### Page:
(begin)

Tom Brooks is a Civil War reenactor with Company "C", 10th Louisiana. Currently a resident of Ontario, Tom has traveled extensively throughout the world. Because his Irish grandfather fought in the Gallipoli campaign in Turkey, Tom's travels have frequently led him to those three battlefields. Tom is quite knowledgeable about Anzac Cove, Cape Helles, and Suvla Bay; enough so that he had conducted battlefield tours to these locations. Despite the fact that Gallipoli's casualty statistics are slightly lower than our Civil War, the trauma, anguish, and spilled blood run thick.

In the 1980's Tom found himself alone one day in Gully Ravine in Cape Helles. Reported to be a "God-forsaken death trap," Tom stood there midst the remaining energy of war. Suddenly, his blood ran icy cold!

Today, he insists that he'll never return there alone. As he sits a half a world away, a decade later, Tom can yet experience that bonechilling feeling when he recalls Gully Ravine.

Nevertheless, Tom Brooks still isn't certain that he believes in ghosts. Friday night, July 31, 1992, offered him another opportunity to consider the possibility. Steve Mayes of the same reenactment unit accompanied Tom to Fort Warren in Boston Harbor. The pair chose the fort's bakery to bed down in for the evening.

As Tom explains, "Fort Warren is a massive masonry structure covering some thirty-three acres, most of George's island. Constructed in the 1820's, the fort is now a warren of casements, barracks, and tunnels. It is derelict, except for the occasional tourist and Civil War enthusiast. However, during the war in the 1860's, it was used as a prison for captured Confederates."

(end)

### Work instructions:
**1)** In the Tom Brooks account, where at Fort Warren did Tom and Steve Mayes choose to bed down for the evening?
**2)** Edit the Tom Brooks account, starting with "Today, he insists" and going on through "recalls Gully Ravine.", so that "spine-chilling" stands in place of "bonechilling".

### Extracted entries:
(begin)

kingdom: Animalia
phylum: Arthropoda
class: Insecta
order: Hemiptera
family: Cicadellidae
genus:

(end)

### Responses for each task:
**1)** They chose the fort's bakery.

**2)**
Today, he insists that he'll never return there alone. As he sits a half a world away, a decade later, Tom can yet experience that spine-chilling feeling when he recalls Gully Ravine.